Morocco is targeting increased trade and investment links with the GCC as the euro-zone crisis dents its exports to Europe, its main trading partner.
Trade officials and business leaders from the country visited Dubai yesterday to cooperate on using Dubai and Morocco as export gateways to the Middle East and Africa respectively.
"We are targeting partners for the distribution of products as well as investor partners," said Abdellatif Mazouz, Morocco's minister of foreign trade. "We want to reinforce our presence in existing markets like Europe but also diversify into new markets."
Situated just 15km across the Mediterranean Sea from Spain, Morocco can account for about 60 per cent of its trade through the EU, but Europe's sovereign debt crisis is clouding the outlook. Its trade with the EU has risen 12 per cent so far this year, but the rate of increase has slowed from 31 per cent last year.
Morocco's trade with the Gulf is much less. It exported US$220 million (Dh808.1m) of goods to the UAE last year, with $123m of non-oil goods headed the other way. European demand for about 25 million pairs of shoes that Moroccan leather manufacturers usually export to the continent every year is weakening.
The $4m leather goods export market will expand by about 5 per cent this year, up on last year but a long way short of the double-digit growth the industry recorded before the global financial crisis, said Mohamed Amaiz, the president of the Moroccan Federation of Leather Industries.
Federation officials are part of the Moroccan trade delegation visiting the UAE, Qatar and Kuwait to secure new buyers in the Gulf.
In a bid to help safeguard their economies from the turmoil that has affected other Arab countries, Morocco and Jordan made requests in May to join the GCC.

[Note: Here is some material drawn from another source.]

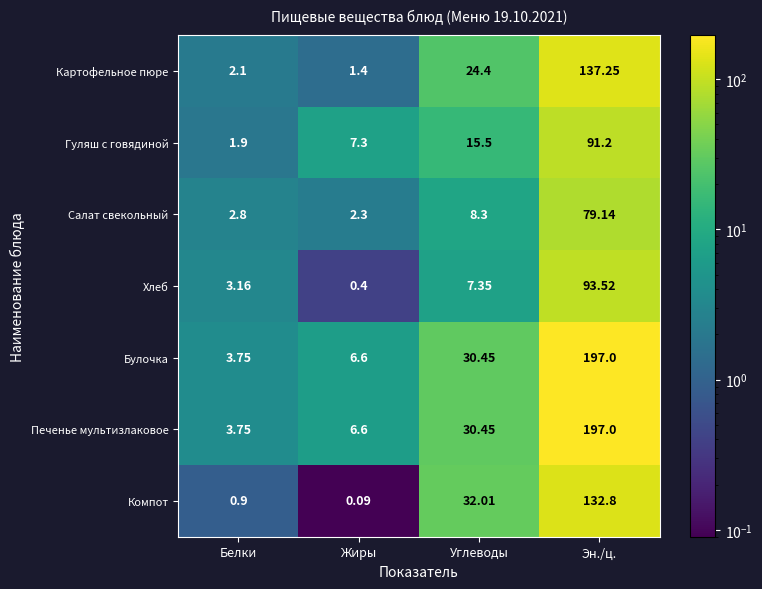

Between Белки and Жиры, which series saw the biggest shift?

Гуляш с говядиной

Up to a quarter of Moroccan foreign direct investment is from the GCC, with a large portion of that flowing into the property market before the global recession.

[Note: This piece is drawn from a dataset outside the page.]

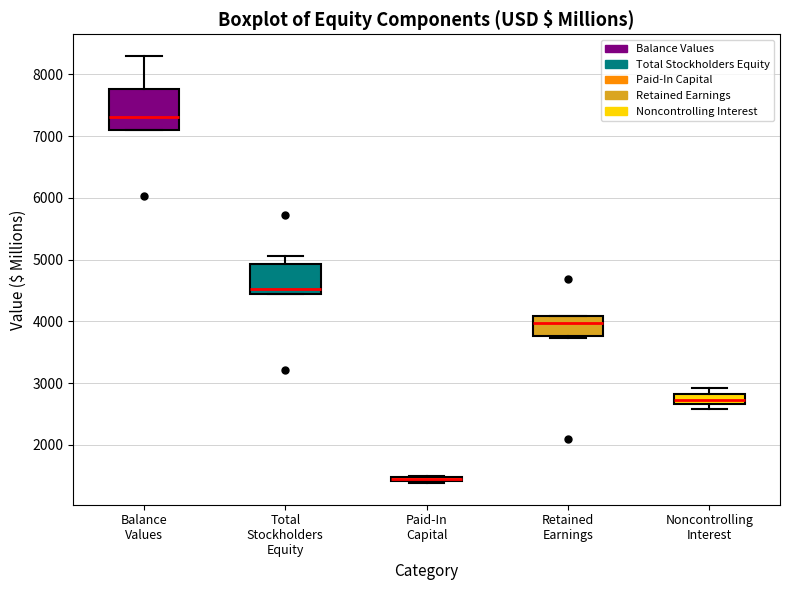

Where does the median line of the box for Retained Earnings sit on the y-axis? The values are not printed on the chart, so give them approximately, as read against the axis.

4000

The Casablanca Stock Exchange has also been hurt by the fallout from European troubles. It hopes to convince GCC institutional investors such as government pension funds to add the exchange to their investment portfolio.
"Twenty-seven per cent of investors in the Casablanca Stock Exchange are European. But that level of investment has dropped by 10 per cent this year compared to last," said Aomar Yidar, the chairman of the exchange.